“Armando Bernardo Cutileiro” – O anúncio da partida

Provavelmente, andava a matutar na ideia há mais de um par de semanas. A de viajar para Lisboa e encher um balão de oxigénio que, quando caíssemos ao seu lado, servisse para amortecer o choque de vermos que não tinha conseguido amealhar um tostão.

Não que o tivesse na conta de um homem empreendedor. No sentido literal do termo, essa palavra seria aplicada a um homem que, à custa dum grande investimento, conseguisse estabelecer-se em Alcoentre e que para prosperar mandasse vir de Lisboa o ferro-velho que exportaria por essa Europa ganhando rios de dinheiro.

Quando comunicou à família a decisão de retornar à capital, disse que o faria sozinho, ganhando tempo até estabelecer-se e voltar a estar em nossa companhia. Seria o percurso natural de quando faltasse trabalho em Alcoentre, mas a minha mãe naturalmente não gostou. Pôs um ar preocupado como se só para pagar a passagem tivesse de empenhar-se, não bastando todo o dinheiro que tinham em carteira e disse-lho. Foi de recusa, a reação inicial à decisão que ela entendia dever ter sido apresentada em forma de proposta, para ser discutida por ambos até estar totalmente de acordo.

Ver-se sozinha com duas crianças a cargo, representava o triplo do trabalho no dobro do tempo que teria de passar connosco para assegurar as coisas sem a sua ajuda. Parecia-lhe impossível levar a bom termo, uma tarefa em que, mesmo não sendo na ausência do marido, não seria descabido contar com a ajuda de alguém. Nesse particular, ganhava particular importância uma vizinha que morava ao lado. Chamava-se Ausenda e, principalmente em cuidar do meu irmão, desempenhava um papel tão importante como um copiloto no auxílio às manobras de aterragem, e de responsabilidade acrescida como se nesse voo transportassem umas dezenas de pessoas a bordo. Durante o tempo em que convivemos foi a presença mais assídua lá em casa, assegurando um serviço de acompanhamento, na ausência da minha mãe, tão eficiente como um piloto de helicópteros do INEM que tivesse resgatado com vida todas as pessoas refugiadas no telhado de um edifício em chamas.

Com a conclusão das obras da cadeia à vista, vendo o tempo passar, a minha mãe passou a andar ansiosa, e não fosse os problemas dizerem-lhe diretamente respeito, dir-se-ia que padecia da síndrome de tensão acumulada por sofrer em causa alheia.

Um dia, o meu pai entrou em casa e contou que estava tudo tratado. À boleia dum conhecido, partiria para a capital e este dar-lhe-ia guarida durante uns dias, e ela que ficasse descansada que mais tarde ou mais cedo mandaria notícias por alguém a dizer que estava bem. Sem esmorecer, à minha mãe não restava outro remédio senão resignar-se, metendo mãos ao trabalho e, daí um passo, enquanto preparou tudo para que no dia combinado, à hora marcada ele pudesse ir. Separou-lhe alguma roupa que enfiou numa mala de cartão que começava a desfazer-se: dois pares de cuecas, umas camisas esgaçadas no colarinho e um par de calças velhas, não sobrando já espaço para umas remendadas que ele vestiria quando aquelas se rasgassem. No final, verteu uma lágrima de saudade e meteu mãos à obra.

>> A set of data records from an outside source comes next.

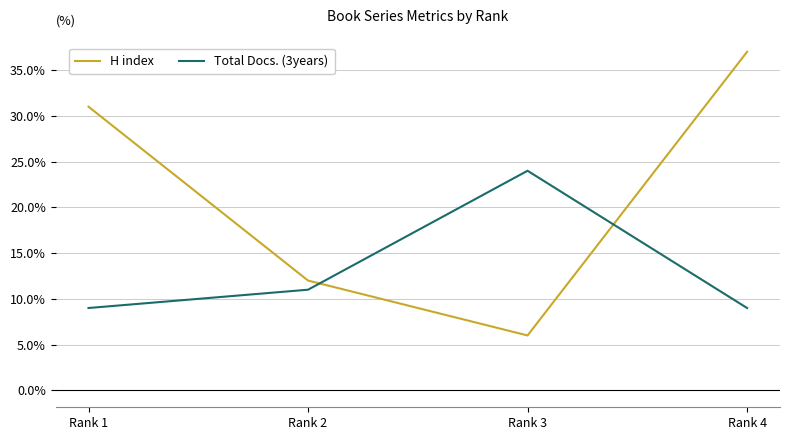

What are all the series names shown in the legend?

H index, Total Docs. (3years)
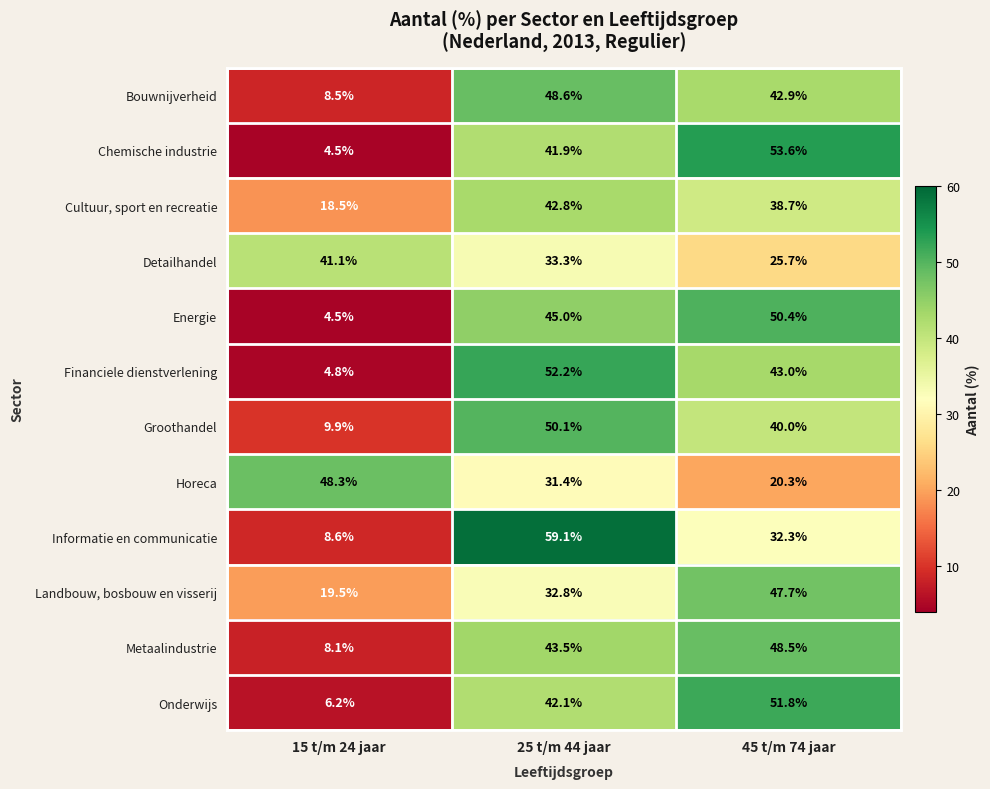

What is the minimum value shown in the chart?

4.5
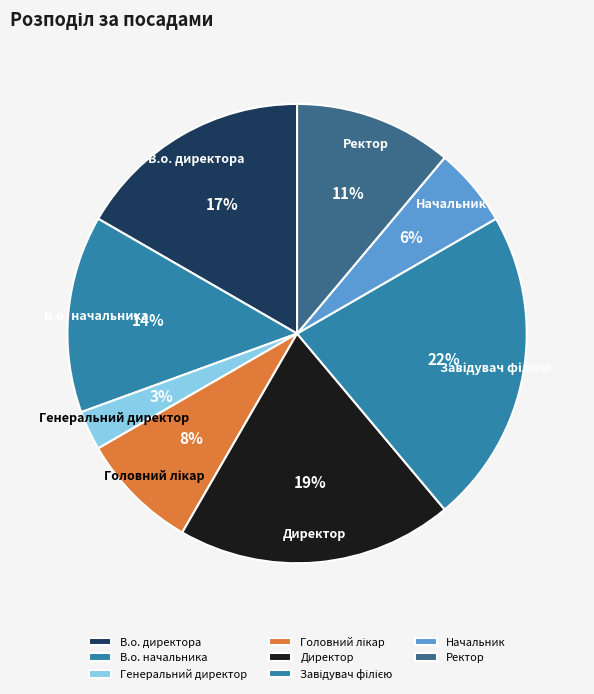

Which slice is the smallest?

Генеральний директор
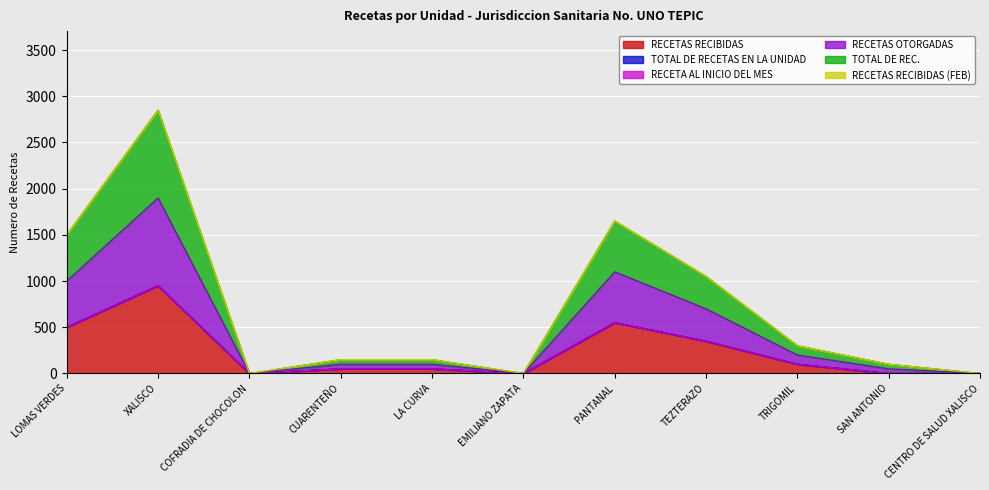

Read the TOTAL DE REC. value at LA CURVA.

150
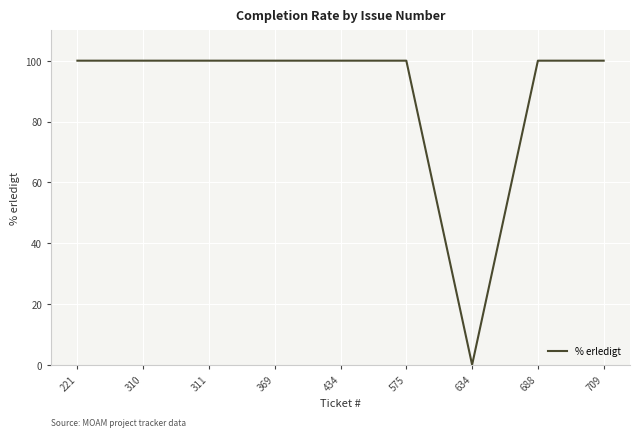

At which category does the chart reach its minimum across all series?

634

O novo normal acarretava mais trabalho. Deu uma arrumação na casa e fez o jantar, depois arrumou a loiça e passou a ferro, como se cumprisse tarefas duma lista que não podia simplesmente riscar, porque diariamente tinha de voltar a cumpri-las. De manhã, levantava-se de madrugada para trabalhar em part-time numa pequena parcela de terreno, alugada a um casal que, em troco de pagamento em géneros, a deixava lá ir todos os dias.

Cabia num hectare, a terra cultivada pelos chamados arrendatários, gente pobre que a esgravatava semeando ao máximo, porém, medida em quilómetros, a quinta tinha na totalidade proporções bíblicas, dado que para percorrê-la a cavalo, eram necessárias mais de quatro horas, acrescentando o tempo de descanso do animal, se desse o passeio no período de maior calor, logo após a hora do almoço.

À vista da sementeira, ficava impossível distinguir o que ela semeava. A face exposta daquele terreno fértil, era uma paisagem composta de abóboras, cenouras, espinafres e rabanetes. Consoante cada estação a paisagem mudava, e por isso davam lugar, entre outras coisas, a melão e vinhedo donde se extraía um néctar característico da região. Nos campos em volta, o que nunca faltava na primavera eram flores, e para atingir a perfeição era assistir ao regresso das andorinhas aos beirais. A mim, era dizerem-me que o meu pai estava bem e, muito em breve, a família voltaria a estar junta.